Come rain come down
Heaven's tears of mercy
Come a-runnin' down...
-- Kindling, "Rain Come Down"
It's a song we sang at NYC with the choir, and I got the CD because I loved the song so much. And today, it's raining.
Finished with my Medicine exam. Ran over to the med sci building to check my mailbox. Two evaluations, in familiar green paper. My OB-GYN and Anaesthesia grades are back.
Anaesthesia is an honors pass, better than I expected. I scored in the top 25% of the group on the final and had an excellent clinical performance. A small triumph, but a triumph nonetheless. And then I popped open the OB evaluation.
I expected to pass, maybe high-pass OB-GYN; I did better on the exam than I'd thought. Flipped open the paper. Pass. Straight down the middle of the sheet, circled 3's except for a 4 in Knowledge Base. Not what I expected when my resident who did my midterm evaluation had told me she thought I was wonderful, compassionate and professional, doing quite well with no glaring room for improvement - 3's are not what I expected but I'll live with it. Pages attached.
"Made very inappropriate comments to residents and nurses during her rotation; very unprofessional.
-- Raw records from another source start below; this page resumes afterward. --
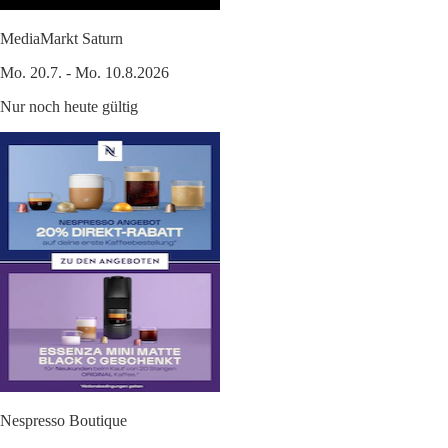
MediaMarkt Saturn
Mo. 20.7. - Mo. 10.8.2026
Nur noch heute gültig
Nespresso Boutique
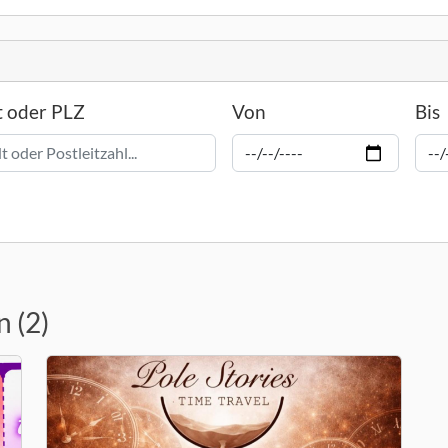
t oder PLZ
Von
Bis
 (2)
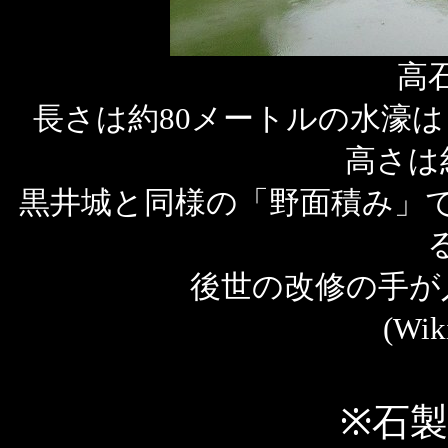
高
長さは約80メートルの水濠
高さは
黒井城と同様の「野面積み」
後世の改修の手が
(Wi
※石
Seemed enthusiastic at times; however at other times she slept through deliveries and lectures."I never slept through an entire lecture. I will take the knocks for drowsing in lectures, O Best Beloved, and I'll admit that unlike Scott I went to bed on my call nights, slept through a few deliveries - most of the time after the residents had told me nothing was likely to happen for a few hours. I didn't live at the nurses' station. Maybe I should've. Maybe it wouldn't've mattered. I don't mind those comments. What I mind are the words "inappropriate" and "unprofessional".
"It was clear at times that Nicole was a very bright student; however, her inappropriate behavior often overshadowed her positive attributes."
"Slept through entire lecture."
I worked with two very good residents doing most of my supervising, O Best Beloved; one gentle and sweet, one outspoken and opinionated, both very nice. Both told me they liked me, that they thought I was doing well. Nobody ever told me they thought I was doing anything wrong at all. And now I have evaluations - I'm almost certain that at least the first and the third came from faculty, not residents - that say I'm inappropriate and unprofessional. Evaluations, mind you, that are in diametric opposition to all the other evaluations I've gotten.
Word on the street is that it's not unusual to get reamed on OB-GYN evaluations...nonetheless, I feel a certain pang of discontent. I want an example. I want to know what I did wrong, and if I did nothing wrong I want to know that as well. I'm attempting to brush it off as faculty pissed-off that I slept through their lectures, but it still hurts.
I want to be a good doctor. More than that, I have the unreasonable but undeniable desire to make everyone like me. I was floating yesterday out of the office as my preceptor gave me a hug and promised that if there was anything I needed, recommendations, letters, anything, I was to call her, because she thought I was wonderful and would make an excellent doctor. High praise from a woman who I was privately informed was probably the best female internist in the region, and one of the best internists in the state. Very high praise.
And it means far more to me than the anonymous defamation of my character left behind by the OB-GYN's.
I just wish that defamation didn't sting so hard.